======== GIVEN TEXT

After driving his sixteen points home, Meyers claimed that the Netherlands considered Nelson Mandela a terrorist, while he was fighting for the freedom of his people. True or false?

Because I was not sure about this, I did some research of my own. and yeah, I found a white supremacist web site called stormfront.org that considers Mandela a terrorist for leading the armed struggle of the African National Congress against apartheid. It is true that South Africa locked Mandela up as a terrorist back in 1963.

Nowhere did I find that the Netherlands – as in: the government of the Netherlands – considered Mandela to be a terrorist. Erik van den Bergh, director of the Christian organization Kairos in the eighties of last century, told the daily newspaper Trouw in September 2008: “In the eighties many people considered Mandela as a communist, a terrorist. He was no good. You heard that kind of opinions also in the decent circles of the CDA.”

Just a few months earlier, the United States had removed Mandela from its lists of terrorists. In other words, for years Uncle Sam had a clear opinion about Mandela, but the Netherlands never went that far.

Truth be told, the Dutch government put economic interests in South Africa at the time before support of Mandela’s freedoms struggle. But that is far from labeling the icon of South African emancipation a terrorist.

That nuance obviously did not tally with the point MP Meyers wanted to make. He referred to a more recent example of a black and white issue: the annual discussion about Blackface. “When people pointed out that this was racist, they said: no, that is part of our culture. But they want to tell us that our culture is of a corrupt nature.”

Since I am Dutch, you may wonder what I think about the Blackface debate. To be honest, the tone of the debate disgusts me. It has brought out the worst in the pro-Blackface Dutch who claim this comical assistant of Sinterklaas as part of their culture. If you have the nerve to stand up to Blackface, the supporters of this character throw a truckload of racist remarks at you.

For a country that used to take pride in tolerance and freedom of expression that is a huge disgrace.

================
======== RECORD EXCERPTS

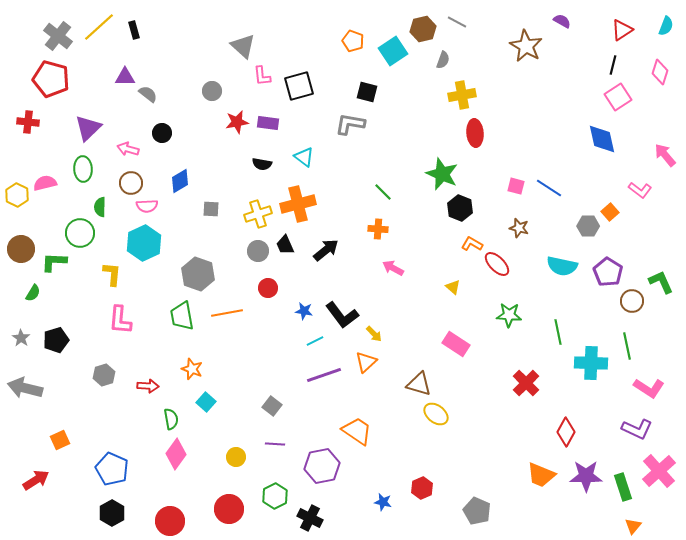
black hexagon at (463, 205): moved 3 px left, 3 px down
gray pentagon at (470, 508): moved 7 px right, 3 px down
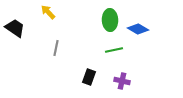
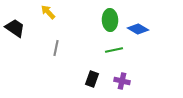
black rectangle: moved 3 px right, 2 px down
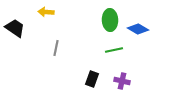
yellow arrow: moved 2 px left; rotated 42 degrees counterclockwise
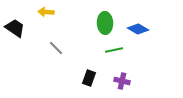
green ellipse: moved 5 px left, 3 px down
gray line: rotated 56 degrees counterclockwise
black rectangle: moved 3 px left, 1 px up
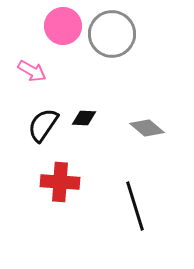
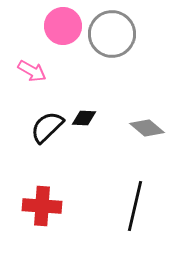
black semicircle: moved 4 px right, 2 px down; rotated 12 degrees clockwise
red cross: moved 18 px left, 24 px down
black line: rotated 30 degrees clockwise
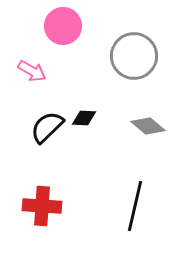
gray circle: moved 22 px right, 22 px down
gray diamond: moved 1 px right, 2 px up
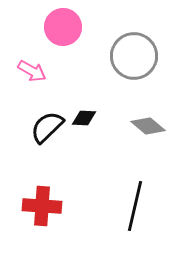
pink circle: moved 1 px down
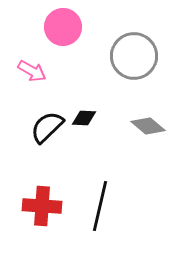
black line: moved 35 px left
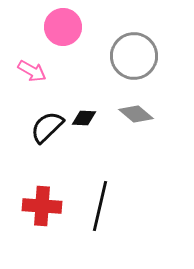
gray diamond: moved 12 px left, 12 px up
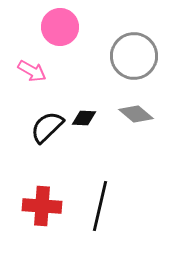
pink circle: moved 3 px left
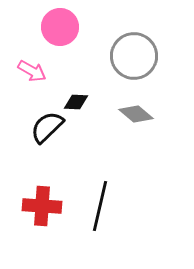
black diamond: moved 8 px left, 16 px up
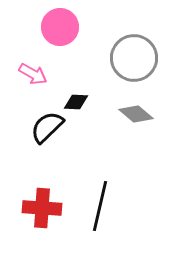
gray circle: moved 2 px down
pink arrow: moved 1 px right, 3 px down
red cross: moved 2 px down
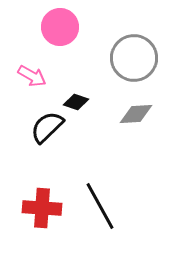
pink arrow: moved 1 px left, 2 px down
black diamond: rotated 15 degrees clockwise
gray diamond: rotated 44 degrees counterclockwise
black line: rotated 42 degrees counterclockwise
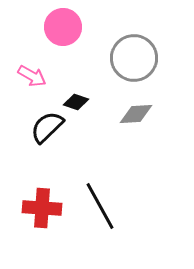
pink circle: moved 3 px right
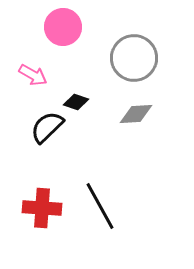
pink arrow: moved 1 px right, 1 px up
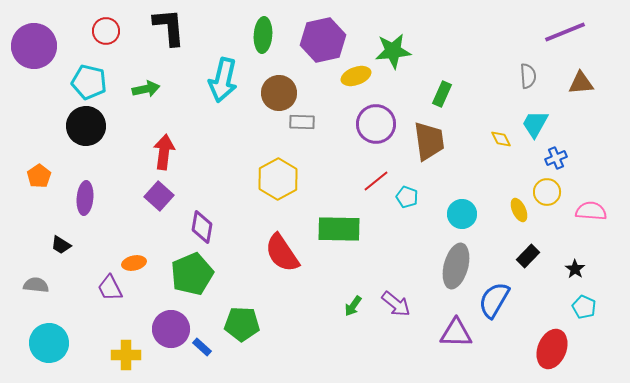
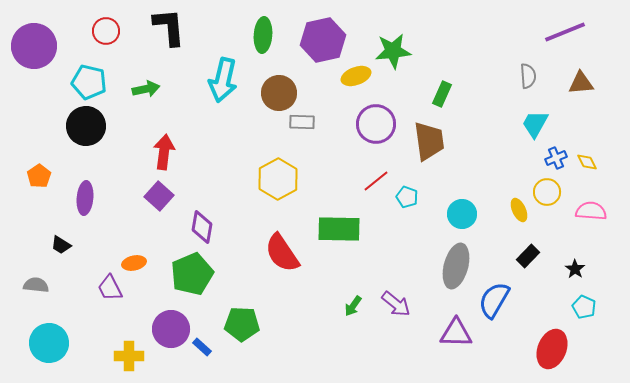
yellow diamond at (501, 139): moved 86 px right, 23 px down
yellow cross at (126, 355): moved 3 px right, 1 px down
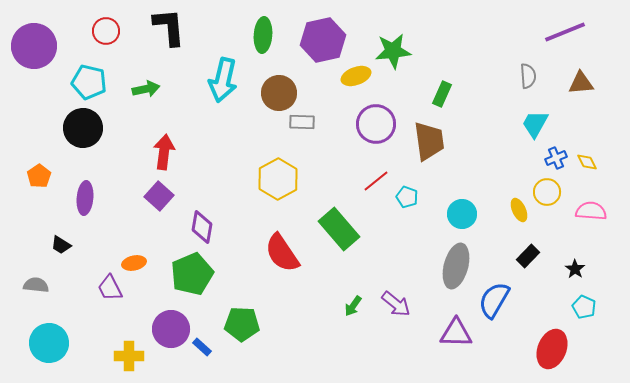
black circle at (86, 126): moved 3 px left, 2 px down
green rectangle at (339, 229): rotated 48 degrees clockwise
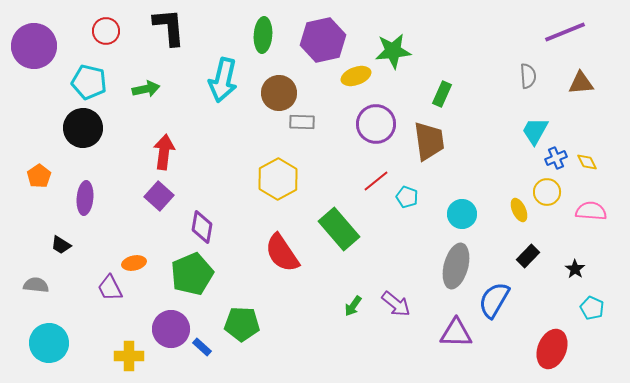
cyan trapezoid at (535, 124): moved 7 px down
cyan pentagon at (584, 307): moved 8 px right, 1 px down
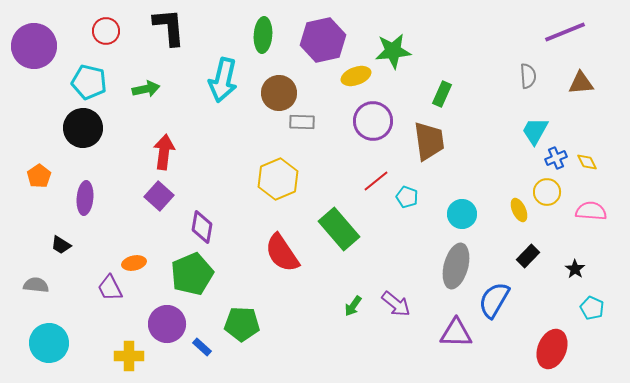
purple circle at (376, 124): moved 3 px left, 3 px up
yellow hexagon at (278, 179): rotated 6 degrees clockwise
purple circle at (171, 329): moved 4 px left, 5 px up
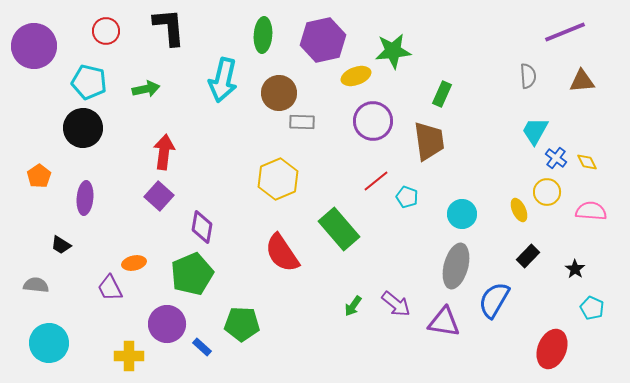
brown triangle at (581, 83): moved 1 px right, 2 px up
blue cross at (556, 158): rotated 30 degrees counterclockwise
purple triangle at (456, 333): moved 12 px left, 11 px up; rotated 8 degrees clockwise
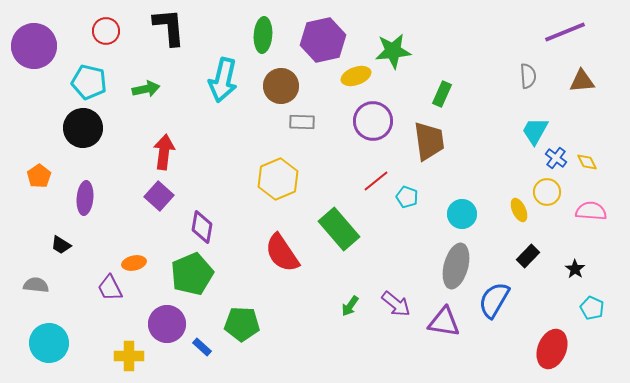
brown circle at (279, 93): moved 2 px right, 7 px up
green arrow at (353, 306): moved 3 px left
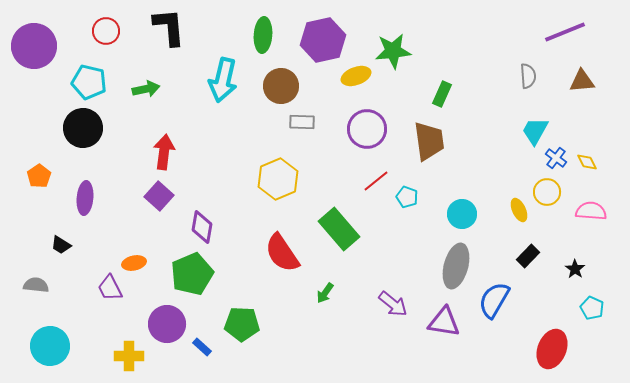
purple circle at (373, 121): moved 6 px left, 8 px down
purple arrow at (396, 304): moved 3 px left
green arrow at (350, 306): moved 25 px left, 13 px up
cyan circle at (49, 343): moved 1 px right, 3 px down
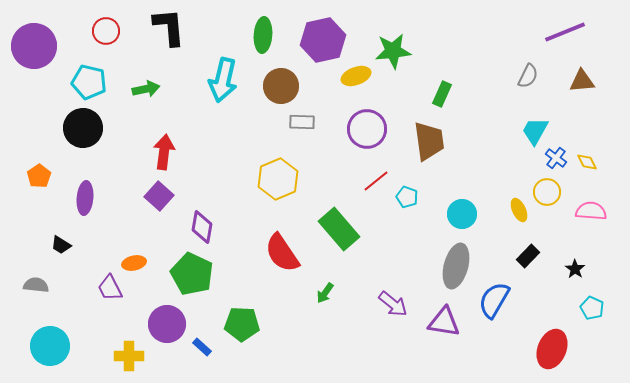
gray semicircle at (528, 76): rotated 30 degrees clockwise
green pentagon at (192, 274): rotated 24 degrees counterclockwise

================

Write out the part of the text on Meyers's Mandela claim from "Just a few months" up to and including "went that far.", word for word.

**FULL ANSWER**
Just a few months earlier, the United States had removed Mandela from its lists of terrorists. In other words, for years Uncle Sam had a clear opinion about Mandela, but the Netherlands never went that far.